In the data, find the word "Player" and copy out every line that has it.

====== DATASET ENTRIES

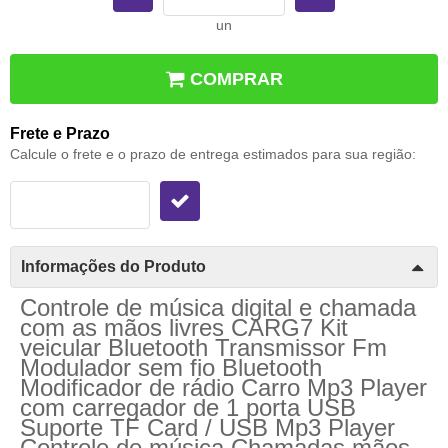
un
COMPRAR
Frete e Prazo
Calcule o frete e o prazo de entrega estimados para sua região:
Informações do Produto
Controle de música digital e chamada
com as mãos livres CARG7 Kit
veicular Bluetooth Transmissor Fm
Modulador sem fio Bluetooth
Modificador de rádio Carro Mp3 Player
com carregador de 1 porta USB
Suporte TF Card / USB Mp3 Player
Controle de música Chamadas mãos-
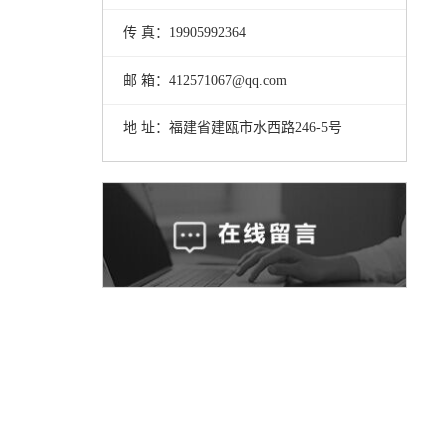
传 真：19905992364
邮 箱：412571067@qq.com
地 址：福建省建瓯市水西路246-5号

============

= RESPONSE TO THIS EXERCISE =
Modificador de rádio Carro Mp3 Player
Suporte TF Card / USB Mp3 Player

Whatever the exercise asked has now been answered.